- _Work instructions_:
The line containing "系の方・文系の方問わず、各ブースでお待ちしておりま" and every line after it, through the last line of the records, are to be transcribed exactly, and nothing else.

··· The records

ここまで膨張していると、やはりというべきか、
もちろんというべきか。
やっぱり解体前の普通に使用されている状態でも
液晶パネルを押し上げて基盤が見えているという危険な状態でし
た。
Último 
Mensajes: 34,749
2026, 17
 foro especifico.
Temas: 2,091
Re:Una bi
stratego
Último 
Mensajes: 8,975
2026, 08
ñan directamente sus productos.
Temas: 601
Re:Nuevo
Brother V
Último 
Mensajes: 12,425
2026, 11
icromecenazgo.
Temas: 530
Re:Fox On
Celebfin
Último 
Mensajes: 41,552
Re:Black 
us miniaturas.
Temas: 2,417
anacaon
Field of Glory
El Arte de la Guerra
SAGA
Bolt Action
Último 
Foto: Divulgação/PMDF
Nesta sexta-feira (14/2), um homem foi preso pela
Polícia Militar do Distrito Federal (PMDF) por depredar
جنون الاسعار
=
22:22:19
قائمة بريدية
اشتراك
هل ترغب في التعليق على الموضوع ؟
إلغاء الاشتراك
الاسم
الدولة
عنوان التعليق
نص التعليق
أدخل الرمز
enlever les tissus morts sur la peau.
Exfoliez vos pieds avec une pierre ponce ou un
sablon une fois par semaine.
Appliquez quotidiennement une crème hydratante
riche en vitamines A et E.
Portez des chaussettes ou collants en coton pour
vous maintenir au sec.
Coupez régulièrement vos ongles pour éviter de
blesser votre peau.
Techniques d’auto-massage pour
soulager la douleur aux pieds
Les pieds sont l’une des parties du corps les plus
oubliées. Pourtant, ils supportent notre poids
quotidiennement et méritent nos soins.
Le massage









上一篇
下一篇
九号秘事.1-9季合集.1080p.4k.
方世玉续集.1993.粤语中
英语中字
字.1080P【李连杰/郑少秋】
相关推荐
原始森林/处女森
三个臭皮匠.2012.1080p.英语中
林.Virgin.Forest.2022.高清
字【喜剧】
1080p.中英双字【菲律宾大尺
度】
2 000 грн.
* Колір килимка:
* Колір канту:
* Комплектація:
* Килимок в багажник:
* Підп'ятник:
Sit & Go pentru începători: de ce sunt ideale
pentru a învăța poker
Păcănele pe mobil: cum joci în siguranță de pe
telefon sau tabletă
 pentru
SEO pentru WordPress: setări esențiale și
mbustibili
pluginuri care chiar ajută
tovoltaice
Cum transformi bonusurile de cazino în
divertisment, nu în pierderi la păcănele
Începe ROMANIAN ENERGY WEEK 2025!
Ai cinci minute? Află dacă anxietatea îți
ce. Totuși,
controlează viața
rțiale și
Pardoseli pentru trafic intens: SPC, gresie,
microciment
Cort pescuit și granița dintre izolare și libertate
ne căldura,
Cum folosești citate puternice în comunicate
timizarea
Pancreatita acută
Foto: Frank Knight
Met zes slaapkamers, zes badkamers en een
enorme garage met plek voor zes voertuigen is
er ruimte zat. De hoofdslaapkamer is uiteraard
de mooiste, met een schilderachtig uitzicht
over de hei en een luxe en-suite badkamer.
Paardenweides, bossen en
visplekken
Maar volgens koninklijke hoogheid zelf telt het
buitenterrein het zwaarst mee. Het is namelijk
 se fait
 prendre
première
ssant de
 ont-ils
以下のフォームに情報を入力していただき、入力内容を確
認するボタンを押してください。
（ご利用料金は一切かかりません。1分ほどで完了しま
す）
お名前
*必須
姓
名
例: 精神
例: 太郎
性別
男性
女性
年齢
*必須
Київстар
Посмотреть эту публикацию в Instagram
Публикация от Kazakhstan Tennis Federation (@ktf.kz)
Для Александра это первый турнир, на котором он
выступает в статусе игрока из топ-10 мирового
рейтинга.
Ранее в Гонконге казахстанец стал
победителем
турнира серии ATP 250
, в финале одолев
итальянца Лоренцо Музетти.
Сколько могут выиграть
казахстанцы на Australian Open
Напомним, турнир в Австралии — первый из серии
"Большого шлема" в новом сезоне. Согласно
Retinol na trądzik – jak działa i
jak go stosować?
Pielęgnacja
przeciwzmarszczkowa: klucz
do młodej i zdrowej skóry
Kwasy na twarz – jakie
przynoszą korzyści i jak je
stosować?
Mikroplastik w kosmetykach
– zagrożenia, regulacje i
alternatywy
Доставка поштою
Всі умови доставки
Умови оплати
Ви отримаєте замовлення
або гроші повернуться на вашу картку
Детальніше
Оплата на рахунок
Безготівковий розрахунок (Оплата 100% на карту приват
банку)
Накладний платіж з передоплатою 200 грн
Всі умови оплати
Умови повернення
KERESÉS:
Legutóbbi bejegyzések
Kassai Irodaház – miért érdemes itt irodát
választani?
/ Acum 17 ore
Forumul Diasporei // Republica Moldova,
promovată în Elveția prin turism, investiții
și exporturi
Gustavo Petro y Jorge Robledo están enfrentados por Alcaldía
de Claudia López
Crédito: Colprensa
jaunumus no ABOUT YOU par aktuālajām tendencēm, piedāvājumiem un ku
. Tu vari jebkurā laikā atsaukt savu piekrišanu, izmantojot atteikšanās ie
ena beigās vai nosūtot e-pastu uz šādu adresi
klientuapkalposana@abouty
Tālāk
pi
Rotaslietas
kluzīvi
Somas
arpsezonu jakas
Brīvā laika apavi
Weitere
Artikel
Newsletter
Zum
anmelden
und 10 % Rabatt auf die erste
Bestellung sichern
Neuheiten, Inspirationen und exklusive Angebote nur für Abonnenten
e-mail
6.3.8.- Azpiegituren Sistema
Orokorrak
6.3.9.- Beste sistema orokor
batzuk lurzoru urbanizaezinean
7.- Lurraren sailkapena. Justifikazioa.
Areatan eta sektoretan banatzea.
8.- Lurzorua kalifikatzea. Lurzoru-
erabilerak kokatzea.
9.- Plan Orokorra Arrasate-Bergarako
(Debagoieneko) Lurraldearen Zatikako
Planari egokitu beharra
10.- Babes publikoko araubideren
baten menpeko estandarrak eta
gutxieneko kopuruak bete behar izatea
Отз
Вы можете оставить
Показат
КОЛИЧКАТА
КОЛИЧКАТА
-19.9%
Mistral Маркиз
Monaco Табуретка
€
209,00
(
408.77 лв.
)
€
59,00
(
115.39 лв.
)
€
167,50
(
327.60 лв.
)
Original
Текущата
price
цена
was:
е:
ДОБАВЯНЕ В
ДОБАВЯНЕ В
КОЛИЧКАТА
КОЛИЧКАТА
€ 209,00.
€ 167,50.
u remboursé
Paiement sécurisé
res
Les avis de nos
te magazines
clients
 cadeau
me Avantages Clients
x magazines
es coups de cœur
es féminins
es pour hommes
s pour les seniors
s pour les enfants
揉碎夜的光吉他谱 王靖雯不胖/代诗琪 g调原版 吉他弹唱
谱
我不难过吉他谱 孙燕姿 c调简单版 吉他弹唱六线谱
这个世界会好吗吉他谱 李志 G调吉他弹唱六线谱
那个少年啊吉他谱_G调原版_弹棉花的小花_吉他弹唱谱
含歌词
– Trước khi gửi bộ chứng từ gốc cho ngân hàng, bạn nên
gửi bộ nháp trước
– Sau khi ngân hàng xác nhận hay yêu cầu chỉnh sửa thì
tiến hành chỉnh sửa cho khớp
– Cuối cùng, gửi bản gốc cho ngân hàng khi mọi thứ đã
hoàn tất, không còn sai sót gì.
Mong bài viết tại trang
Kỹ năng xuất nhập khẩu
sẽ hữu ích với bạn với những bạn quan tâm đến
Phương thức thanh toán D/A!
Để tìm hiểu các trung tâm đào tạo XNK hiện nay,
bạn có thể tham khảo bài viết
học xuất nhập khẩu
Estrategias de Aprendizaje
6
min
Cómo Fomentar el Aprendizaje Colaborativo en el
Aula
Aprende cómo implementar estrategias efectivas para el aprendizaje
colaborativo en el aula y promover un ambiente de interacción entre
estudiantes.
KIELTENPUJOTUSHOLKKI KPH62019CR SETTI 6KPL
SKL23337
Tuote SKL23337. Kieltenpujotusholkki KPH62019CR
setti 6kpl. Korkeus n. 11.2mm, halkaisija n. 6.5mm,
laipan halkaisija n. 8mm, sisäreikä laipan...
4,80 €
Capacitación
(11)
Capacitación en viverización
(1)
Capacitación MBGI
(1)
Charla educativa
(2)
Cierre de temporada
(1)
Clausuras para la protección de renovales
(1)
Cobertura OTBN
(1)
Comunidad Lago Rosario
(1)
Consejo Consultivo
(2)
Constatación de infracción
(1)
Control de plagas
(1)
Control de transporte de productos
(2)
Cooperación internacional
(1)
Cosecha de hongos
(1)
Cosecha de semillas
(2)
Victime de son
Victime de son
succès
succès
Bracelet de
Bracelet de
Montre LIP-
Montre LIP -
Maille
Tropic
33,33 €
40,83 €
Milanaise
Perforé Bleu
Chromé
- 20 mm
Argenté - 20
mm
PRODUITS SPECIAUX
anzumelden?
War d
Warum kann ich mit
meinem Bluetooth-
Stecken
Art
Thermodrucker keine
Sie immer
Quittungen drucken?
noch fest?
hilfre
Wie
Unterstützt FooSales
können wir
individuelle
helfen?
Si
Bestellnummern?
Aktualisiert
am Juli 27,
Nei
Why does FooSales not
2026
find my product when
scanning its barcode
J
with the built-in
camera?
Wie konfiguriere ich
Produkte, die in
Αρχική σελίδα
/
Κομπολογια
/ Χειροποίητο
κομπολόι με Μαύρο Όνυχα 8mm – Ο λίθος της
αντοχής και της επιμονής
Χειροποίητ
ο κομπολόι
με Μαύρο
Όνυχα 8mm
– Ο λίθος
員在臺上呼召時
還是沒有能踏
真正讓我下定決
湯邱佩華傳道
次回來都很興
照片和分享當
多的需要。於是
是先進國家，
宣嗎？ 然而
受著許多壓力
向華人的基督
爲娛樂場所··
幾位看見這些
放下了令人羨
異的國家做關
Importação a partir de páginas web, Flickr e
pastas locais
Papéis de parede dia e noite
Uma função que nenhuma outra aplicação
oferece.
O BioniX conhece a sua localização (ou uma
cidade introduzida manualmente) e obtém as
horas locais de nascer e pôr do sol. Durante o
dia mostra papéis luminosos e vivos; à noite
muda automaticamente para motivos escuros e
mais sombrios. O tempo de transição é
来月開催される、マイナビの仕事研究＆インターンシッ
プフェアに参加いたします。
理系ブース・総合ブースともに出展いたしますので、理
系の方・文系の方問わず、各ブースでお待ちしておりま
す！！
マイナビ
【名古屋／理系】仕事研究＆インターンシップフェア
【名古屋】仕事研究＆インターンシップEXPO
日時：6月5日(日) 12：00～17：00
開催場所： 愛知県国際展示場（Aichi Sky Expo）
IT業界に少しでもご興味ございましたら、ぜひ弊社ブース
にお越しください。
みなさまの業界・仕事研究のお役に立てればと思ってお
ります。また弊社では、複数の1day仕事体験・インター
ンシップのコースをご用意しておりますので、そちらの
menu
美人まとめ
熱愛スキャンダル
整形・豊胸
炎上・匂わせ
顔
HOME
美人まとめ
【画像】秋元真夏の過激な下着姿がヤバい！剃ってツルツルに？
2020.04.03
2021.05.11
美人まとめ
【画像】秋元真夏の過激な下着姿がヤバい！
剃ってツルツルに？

······

- _Result of this task_:
系の方・文系の方問わず、各ブースでお待ちしておりま
す！！
マイナビ
【名古屋／理系】仕事研究＆インターンシップフェア
【名古屋】仕事研究＆インターンシップEXPO
日時：6月5日(日) 12：00～17：00
開催場所： 愛知県国際展示場（Aichi Sky Expo）
IT業界に少しでもご興味ございましたら、ぜひ弊社ブース
にお越しください。
みなさまの業界・仕事研究のお役に立てればと思ってお
ります。また弊社では、複数の1day仕事体験・インター
ンシップのコースをご用意しておりますので、そちらの
menu
美人まとめ
熱愛スキャンダル
整形・豊胸
炎上・匂わせ
顔
HOME
美人まとめ
【画像】秋元真夏の過激な下着姿がヤバい！剃ってツルツルに？
2020.04.03
2021.05.11
美人まとめ
【画像】秋元真夏の過激な下着姿がヤバい！
剃ってツルツルに？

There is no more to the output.